Catalyst Frontend for PennyLane

The Catalyst frontend for PennyLane enables just-in-time (JIT) and ahead-of-time (AOT) compilation of PennyLane and JAX Python programs. It provides an alternative compilation and device execution pipeline for PennyLane which is enabled via a custom function decorator. The Catalyst frontend employs a two-step process for this task:

  • The JAX tracing framework is used to capture classical and quantum instructions into a computational graph that is stored in JAX’s internal program representation (JAXPR).

  • The JAX support library and custom MLIR Python bindings are then used to lower from JAXPR to the quantum MLIR representation consumed by the Catalyst compiler core.

To facilitate the above process, the frontend introduces several extensions to the JAXPR primitives in order to natively trace and represent quantum instructions. Additionally, extensions to the PennyLane package enable compilation of arbitrary control flow inside of quantum functions, as well as support of real-time mid-circuit measurements and measurement result feedback. Any jax.jit compatible programs are default supported by the Catalyst frontend.

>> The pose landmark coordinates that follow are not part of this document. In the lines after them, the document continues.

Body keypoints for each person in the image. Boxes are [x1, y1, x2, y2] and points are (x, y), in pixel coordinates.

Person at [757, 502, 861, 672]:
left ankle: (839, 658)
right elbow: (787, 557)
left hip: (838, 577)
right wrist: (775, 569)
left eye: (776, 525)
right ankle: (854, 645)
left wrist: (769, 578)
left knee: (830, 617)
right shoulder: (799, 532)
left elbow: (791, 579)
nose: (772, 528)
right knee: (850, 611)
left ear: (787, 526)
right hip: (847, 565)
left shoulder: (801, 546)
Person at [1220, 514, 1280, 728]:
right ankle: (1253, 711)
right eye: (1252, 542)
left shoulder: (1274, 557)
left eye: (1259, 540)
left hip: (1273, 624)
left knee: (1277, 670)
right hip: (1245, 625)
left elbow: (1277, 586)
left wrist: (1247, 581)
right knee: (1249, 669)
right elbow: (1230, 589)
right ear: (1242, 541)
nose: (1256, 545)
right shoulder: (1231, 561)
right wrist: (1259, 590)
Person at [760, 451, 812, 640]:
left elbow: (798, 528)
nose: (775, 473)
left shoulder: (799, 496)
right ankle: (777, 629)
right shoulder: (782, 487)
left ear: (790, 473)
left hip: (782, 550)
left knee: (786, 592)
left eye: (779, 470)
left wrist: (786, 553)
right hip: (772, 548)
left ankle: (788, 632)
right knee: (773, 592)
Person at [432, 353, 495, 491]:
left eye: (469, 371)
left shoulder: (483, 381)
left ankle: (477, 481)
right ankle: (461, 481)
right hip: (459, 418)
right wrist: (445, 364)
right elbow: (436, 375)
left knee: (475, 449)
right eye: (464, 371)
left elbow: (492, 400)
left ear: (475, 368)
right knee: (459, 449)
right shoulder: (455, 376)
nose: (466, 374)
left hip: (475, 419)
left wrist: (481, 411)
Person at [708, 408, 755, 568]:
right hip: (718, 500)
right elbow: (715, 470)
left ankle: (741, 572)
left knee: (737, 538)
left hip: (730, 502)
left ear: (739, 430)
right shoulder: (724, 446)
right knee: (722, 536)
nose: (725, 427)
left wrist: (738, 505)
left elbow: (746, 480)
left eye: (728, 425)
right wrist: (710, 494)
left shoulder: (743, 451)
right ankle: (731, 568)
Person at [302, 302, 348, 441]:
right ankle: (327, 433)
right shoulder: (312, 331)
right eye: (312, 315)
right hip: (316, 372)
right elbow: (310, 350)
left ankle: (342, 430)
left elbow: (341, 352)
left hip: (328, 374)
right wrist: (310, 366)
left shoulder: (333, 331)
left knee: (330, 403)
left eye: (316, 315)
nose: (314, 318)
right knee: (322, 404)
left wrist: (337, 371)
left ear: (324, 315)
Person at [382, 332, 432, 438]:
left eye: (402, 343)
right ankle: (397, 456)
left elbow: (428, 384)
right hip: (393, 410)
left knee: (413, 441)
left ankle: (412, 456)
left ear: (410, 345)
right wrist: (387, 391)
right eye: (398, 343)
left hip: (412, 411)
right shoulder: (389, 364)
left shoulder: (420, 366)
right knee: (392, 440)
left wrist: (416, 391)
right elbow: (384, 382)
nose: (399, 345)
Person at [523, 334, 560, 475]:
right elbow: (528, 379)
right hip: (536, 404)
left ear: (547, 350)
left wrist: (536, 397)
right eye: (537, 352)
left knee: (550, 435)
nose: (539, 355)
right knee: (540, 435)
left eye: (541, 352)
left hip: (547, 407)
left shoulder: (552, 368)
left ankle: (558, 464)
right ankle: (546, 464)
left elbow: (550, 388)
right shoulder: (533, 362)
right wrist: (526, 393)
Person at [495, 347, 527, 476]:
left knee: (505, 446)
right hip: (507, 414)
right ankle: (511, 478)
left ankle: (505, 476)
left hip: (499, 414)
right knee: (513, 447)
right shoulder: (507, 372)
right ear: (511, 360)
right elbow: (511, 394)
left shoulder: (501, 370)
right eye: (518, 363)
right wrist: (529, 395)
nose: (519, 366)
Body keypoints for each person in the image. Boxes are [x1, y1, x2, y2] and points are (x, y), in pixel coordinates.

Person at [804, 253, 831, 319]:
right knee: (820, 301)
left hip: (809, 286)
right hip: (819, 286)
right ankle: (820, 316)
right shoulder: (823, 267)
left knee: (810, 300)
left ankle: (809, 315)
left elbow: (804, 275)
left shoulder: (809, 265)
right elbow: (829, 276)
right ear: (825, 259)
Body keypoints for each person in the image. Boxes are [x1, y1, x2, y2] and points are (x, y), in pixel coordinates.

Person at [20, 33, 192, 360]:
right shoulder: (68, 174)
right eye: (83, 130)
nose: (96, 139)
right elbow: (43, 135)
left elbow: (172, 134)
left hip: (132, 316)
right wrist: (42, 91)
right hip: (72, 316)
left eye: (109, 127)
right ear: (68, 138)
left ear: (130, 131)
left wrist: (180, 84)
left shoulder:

For more information on how to use the frontend, please refer to the quickstart guide.

Contents

The catalyst Python package is a mixed Python package which relies on some C extensions from the jaxlib package and the MLIR Python bindings. It is structured as follows, with two sub-packages:

  • python_bindings:

    A copy of the auto-generated Python bindings for operations of various MLIR dialects. Slated for removal.

  • utils:

    Contains various utility code for the project.

and the following modules:

  • jit.py:

    This module contains classes and decorators for just-in-time and ahead-of-time compilation of hybrid quantum-classical functions using Catalyst.

  • compiler.py:

    This module contains functions for lowering, compiling, and linking MLIR/LLVM representations.

  • jax_primitives.py:

    This module contains JAX-compatible quantum primitives to support the lowering of quantum operations, measurements, and observables to JAXPR.

  • jax_tape.py:

    This module contains a wrapper around the PennyLane QuantumTape class that supports capturing classical computations and control flow of quantum operations that occur within the circuit.

  • jax_tracer.py:

    This module contains functions for tracing and lowering JAX code to MLIR.

  • param_evaluator.py:

    This module is responsible for stitching JAXPR pieces together by transferring traced values produced in piece of JAXPR to another.

  • pennylane_extensions.py:

    This module contains various functions for enabling Catalyst functionality (such as mid-circuit measurements, advanced control flow, and gradients) from PennyLane while using qjit().